*Problem requirements*
Look through the material and tally each line bearing the word "pixels". Give only the total.

*Dataset extract*
====
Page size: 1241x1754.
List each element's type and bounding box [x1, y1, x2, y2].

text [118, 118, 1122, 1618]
====
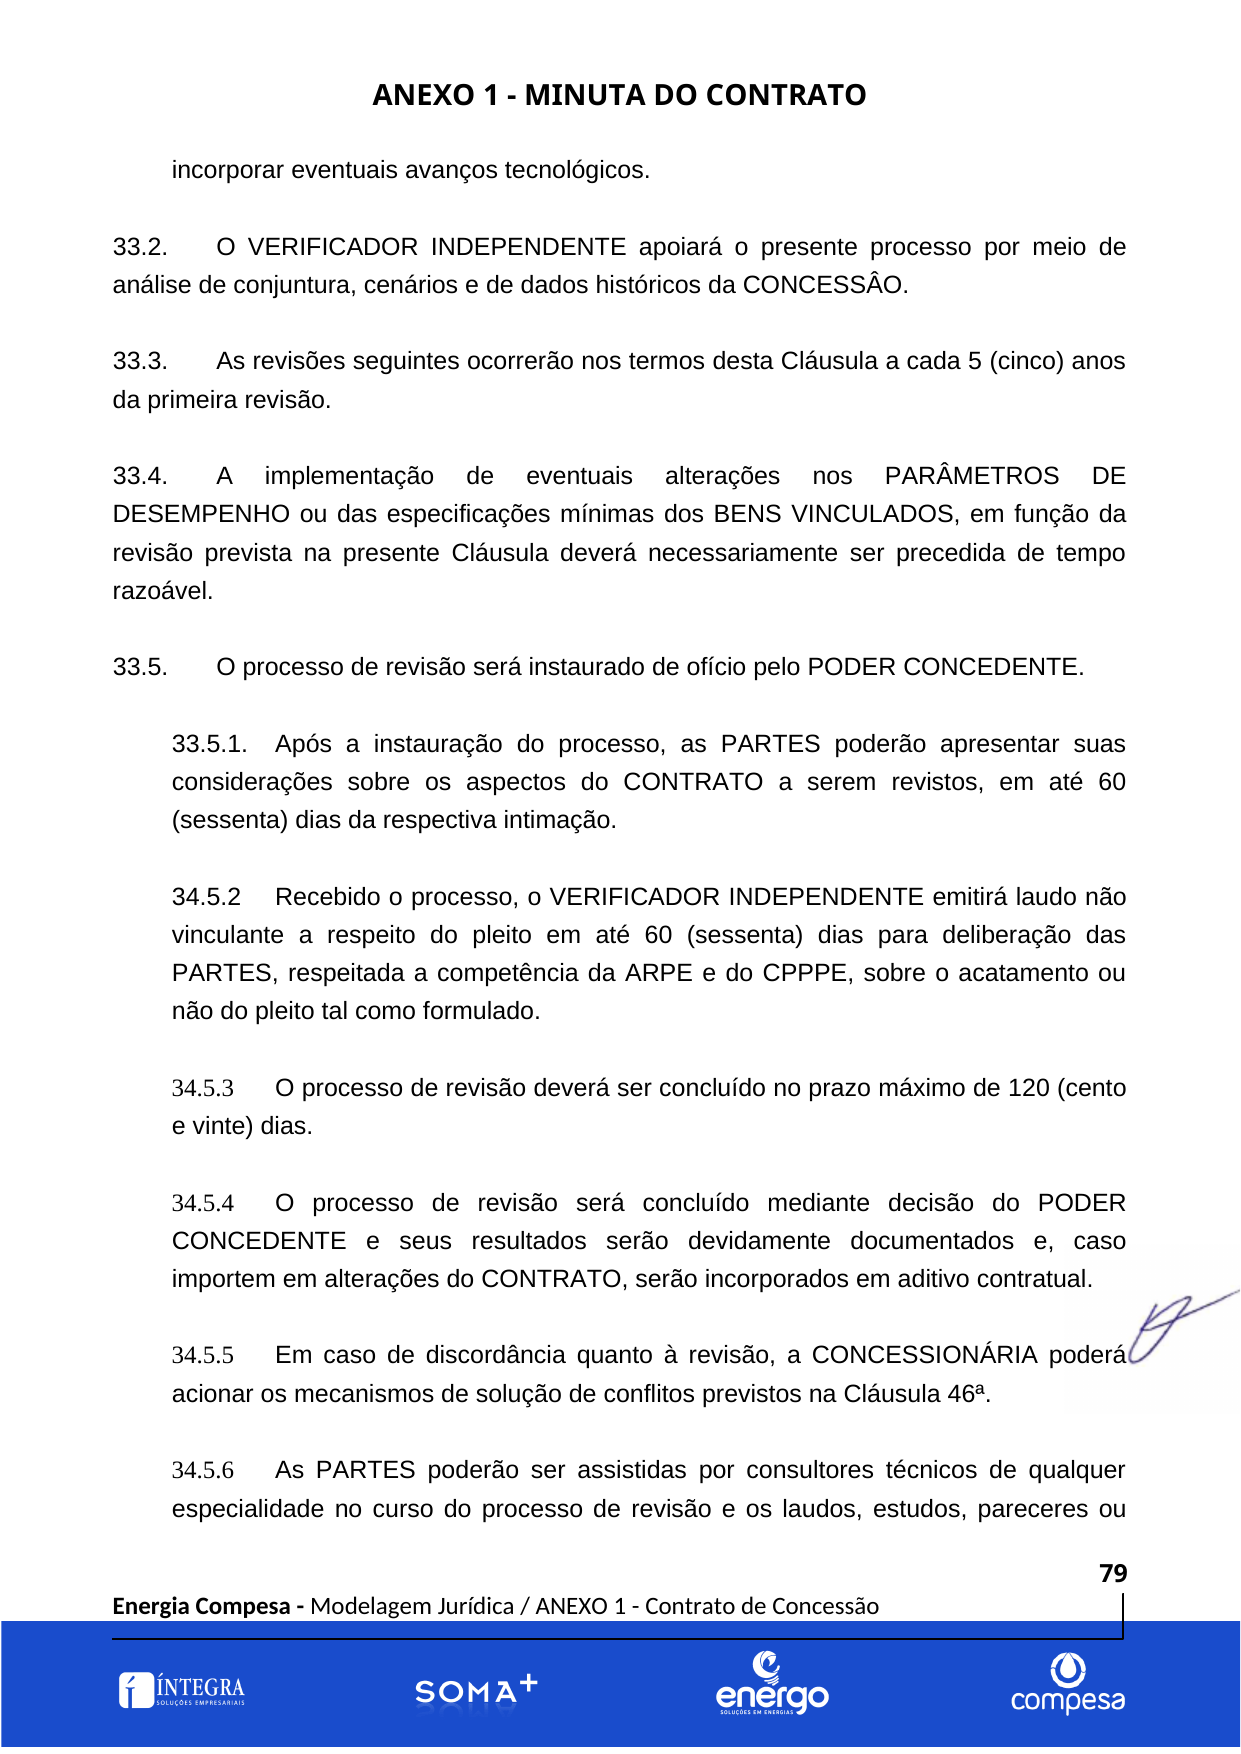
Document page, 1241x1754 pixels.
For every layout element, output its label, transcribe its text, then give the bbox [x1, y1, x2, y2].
====
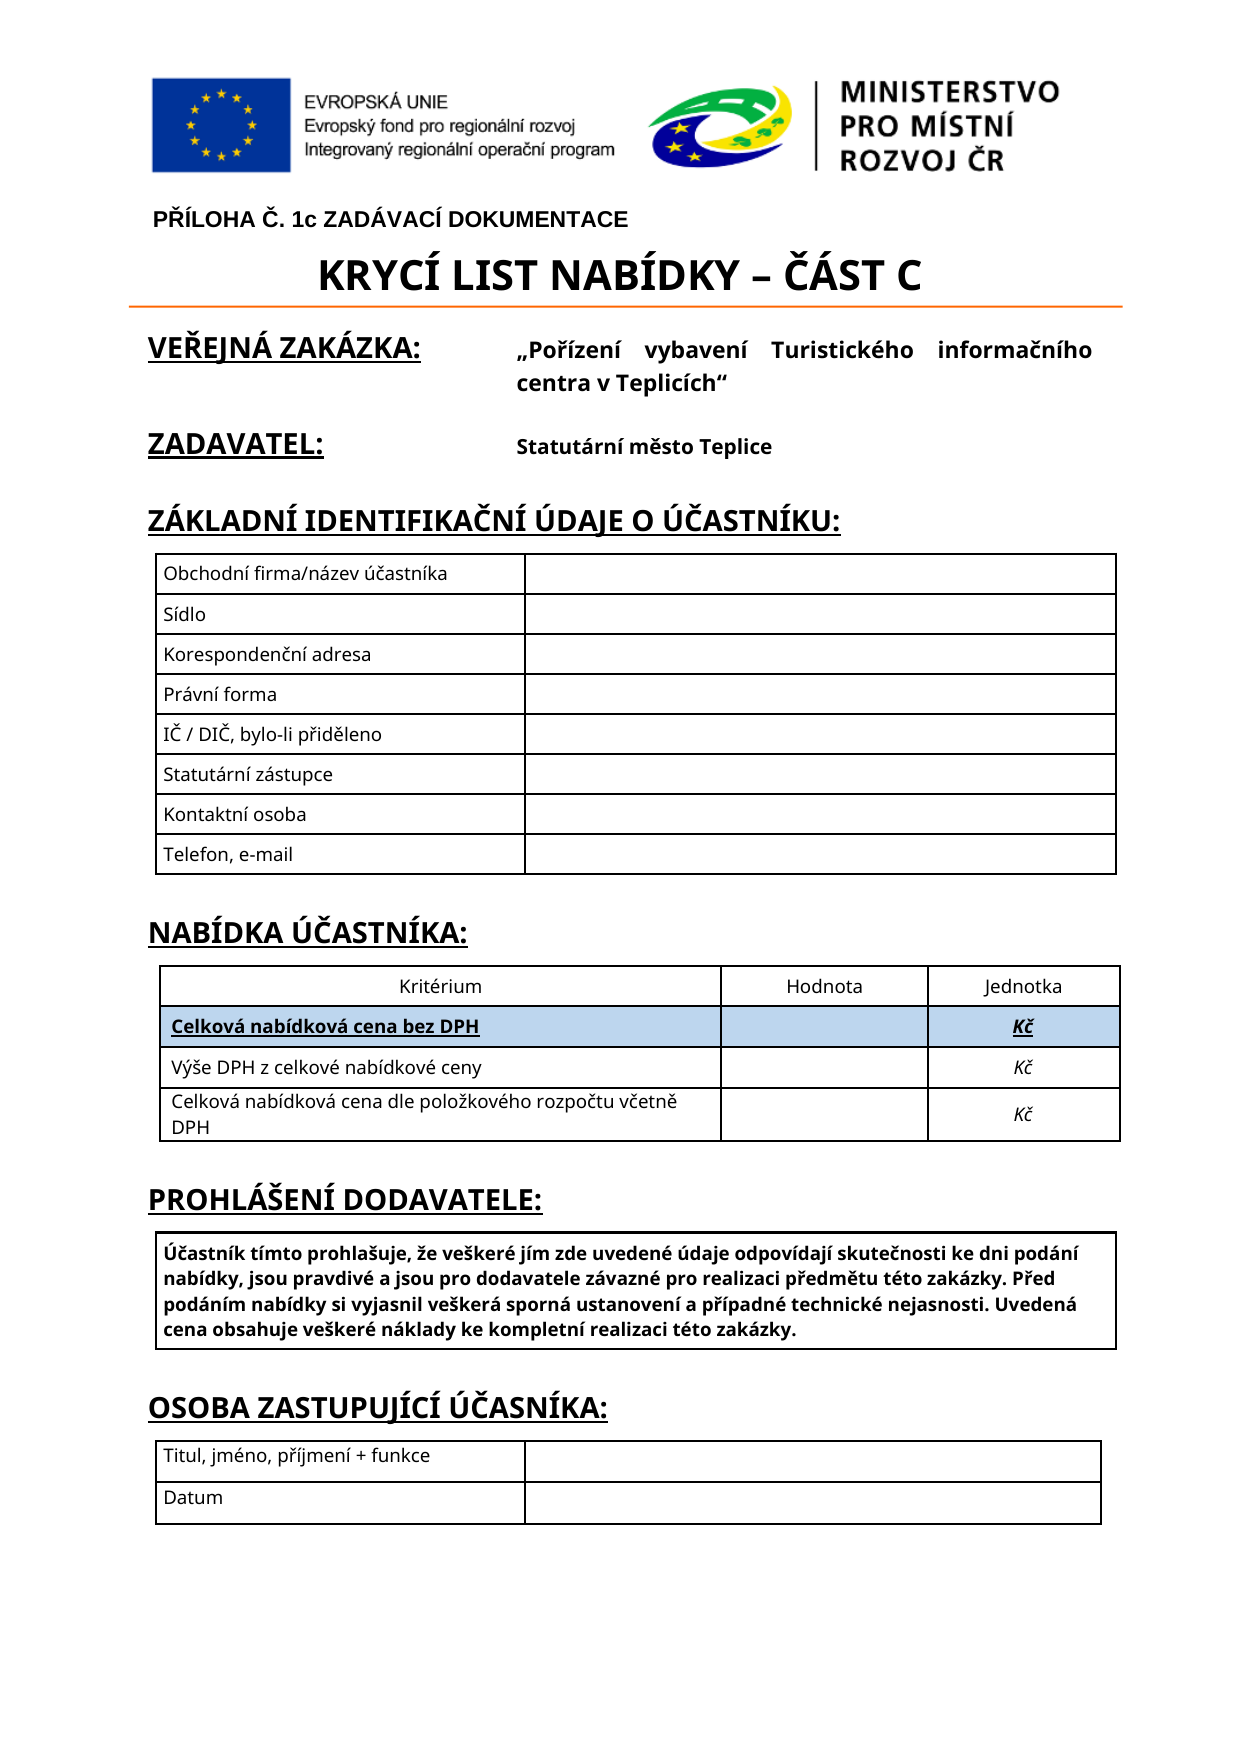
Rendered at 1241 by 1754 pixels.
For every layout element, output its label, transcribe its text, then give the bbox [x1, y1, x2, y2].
====
*Result below*
2